Official Reference: CLAMP GitHub

Requirements¶

Python 3.x
CLAMP package installed via pip
Dependencies: PyTorch, RDKit, etc.

Execution¶

# 1. Set up and compute embeddings
bash run_clamp.sh

# 2. Merge chunked embeddings
python merge_clamp_chunks.py

# 3. Check for missing IDs and filter final embeddings
python final.py

Script Details¶

clamp_embeddings.py: Main script to compute CLAMP embeddings for a list of molecules from a CSV file. Handles chunking and logging.
merge_clamp_chunks.py: Merges all chunked .npz embedding files into a single final .npz file.

Graphormer¶

Graphormer is a specialized deep learning framework designed to model molecular graphs efficiently, accelerating research in drug and material discovery.

Official Reference: Graphormer GitHub

Model Details¶

Uses the pretrained model clefourrier/graphormer-base-pcqm4mv1 from Hugging Face.

Execution¶

# 1. Setup and generate embeddings
bash run_graphormer_embeddings.sh

# 2. Merge chunked embeddings
python merge_graphormer_chunks.py

# 3. Check for missing IDs and filter final embeddings
python final.py

Script Details¶

graphormer_code.py: Main script to compute Graphormer embeddings from a CSV file.
merge_graphormer_chunks.py: Merges all chunked .npz embedding files.

MolFormer¶

MolFormer is a large-scale chemical language model that leverages SMILES strings and a linear attention transformer to learn robust molecular representations from vast datasets.

Official Reference: MolFormer GitHub

Model Details¶

Uses the pretrained model ibm/MoLFormer-XL-both-10pct from Hugging Face by default.

Execution¶

# 1. Setup and generate embeddings
bash run_molformer_embeddings.sh

# 2. Merge chunked embeddings
python merge_molformer_chunks.py

# 3. Check for missing IDs and filter final embeddings
python final.py

AQME (Quantum Descriptors)¶

AQME utilizes the QDESCP module and MORFEUS interface to automate the calculation of complex electronic and steric quantum descriptors from 3D molecular structures.

Software Used¶

Uses the AQME package for conformer search and quantum descriptor calculation.

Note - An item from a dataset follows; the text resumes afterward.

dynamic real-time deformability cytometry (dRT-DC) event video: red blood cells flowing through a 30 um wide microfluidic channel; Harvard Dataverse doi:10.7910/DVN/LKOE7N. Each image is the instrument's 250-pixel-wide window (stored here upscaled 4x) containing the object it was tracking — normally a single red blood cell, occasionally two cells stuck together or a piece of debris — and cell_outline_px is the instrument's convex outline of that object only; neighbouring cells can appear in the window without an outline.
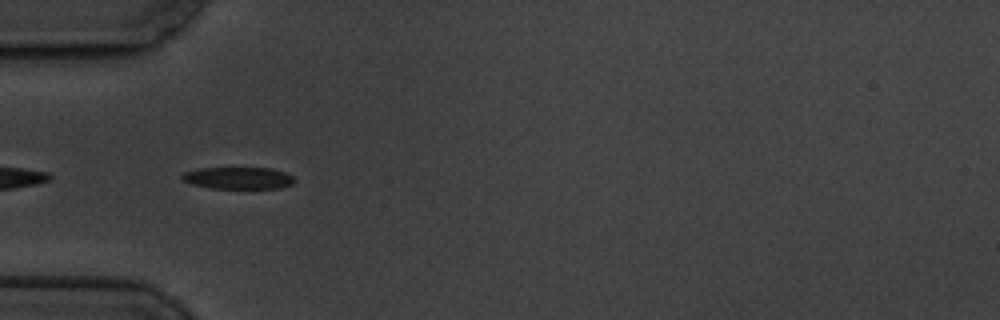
{"species": "common noctule bat (a hibernating species)", "species_latin": "Nyctalus noctula", "temperature_condition": "cold", "stored_images_in_passage": 41, "camera_frame_rate_fps": 3000, "um_per_image_px": 0.085, "animal": {"sex": "male", "body_mass_g": 19.5, "forearm_length_mm": 54.6}, "frame": {"image": 1, "passage_image": 2, "time_ms": 0.333, "image_size_px": [1000, 320], "cell_outline_px": [[296, 180], [292, 184], [280, 188], [212, 188], [192, 184], [184, 180], [180, 176], [184, 172], [200, 168], [272, 168], [284, 172], [292, 176]], "centroid_in_image_um": [20.27, 15.13], "position_along_channel_um": 64.7, "area_um2": 14.28}}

[!WARNING] Abortion Note: During the replacement study, AQME descriptor calculation failed for a large number of molecules in the representative ChEMBL subset. Due to this high failure rate and subsequent data sparsity, AQME was not used as a functional replacement for MOPAC in the final analysis.

Execution¶

# 1. Compute AQME quantum descriptors
bash run_aqme_pipeline.sh

# 2. Merge chunked descriptors
python merge_aqme_chunks.py

VideoMol¶

VideoMol is a foundational model that represents molecules as dynamic videos, using self-supervised learning on millions of frames to capture intricate three-dimensional structural details.

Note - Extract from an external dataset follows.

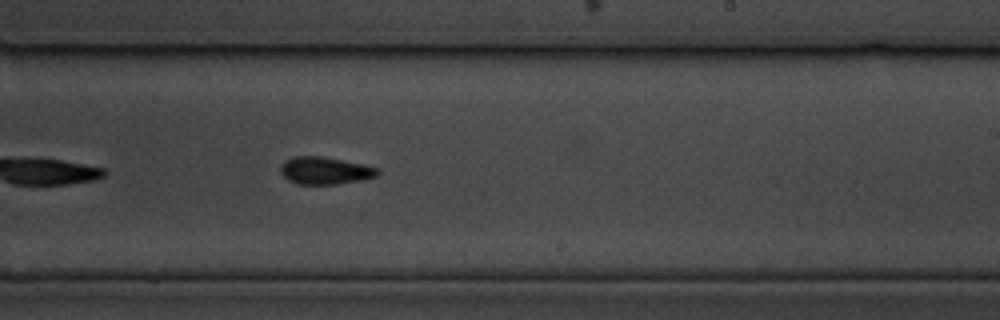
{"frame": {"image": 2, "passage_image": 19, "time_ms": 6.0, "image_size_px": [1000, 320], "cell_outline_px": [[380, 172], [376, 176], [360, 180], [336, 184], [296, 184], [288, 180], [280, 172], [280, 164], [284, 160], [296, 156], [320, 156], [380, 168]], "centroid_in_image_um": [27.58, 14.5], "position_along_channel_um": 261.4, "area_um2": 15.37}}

Official Reference: VideoMol GitHub

Model Details¶

Uses a ViT-based FramePredictor model with weights loaded from ckpts/VideoMol_vit_small_patch16_224.pth.

Execution¶

# 1. Compute embeddings with precomputed video frames
bash run_videomol_pipeline.sh

# 2. Merge chunked embeddings
python merge_videomol_chunks.py

# 3. Check for missing IDs and filter final embeddings
python final.py

Python API Automation¶

To evaluate the impact of each State-of-the-Art (SOTA) replacement, you can use a Python loop to iteratively substitute original modalities with their upgraded versions.

from ChemicalDice.training.basic_model import train_dynamic_cdi

# Define the baseline (Original CDI-Basic Manifolds)
baseline_set = [
    "data/mordred.h5", "data/Grover.h5", "data/Chemberta.h5", 
    "data/Signaturizer.h5", "data/mopac.h5", "data/ImageMol.h5"
]

# Define the SOTA replacements
replacements = {
    "data/Grover.h5": "data/Graphormer.h5",
    "data/Chemberta.h5": "data/Molformer.h5",
    "data/ImageMol.h5": "data/VideoMol.h5",
    "data/mordred.h5": "data/alvadesc.h5",
    "data/Signaturizer.h5": "data/clamp.h5"
}

# 1. Train Baseline
print("Training Baseline Model...")
train_dynamic_cdi(h5_file_paths=baseline_set, num_epochs=50)

# 2. Iterative Replacement Loop
for original, sota in replacements.items():
    # Create a new set by replacing one modality
    experimental_set = [sota if x == original else x for x in baseline_set]

    print(f"Testing Replacement: {original} -> {sota}")
    model = train_dynamic_cdi(
        h5_file_paths=experimental_set,
        num_epochs=200,
        batch_size=64,
        learning_rate=0.005
    )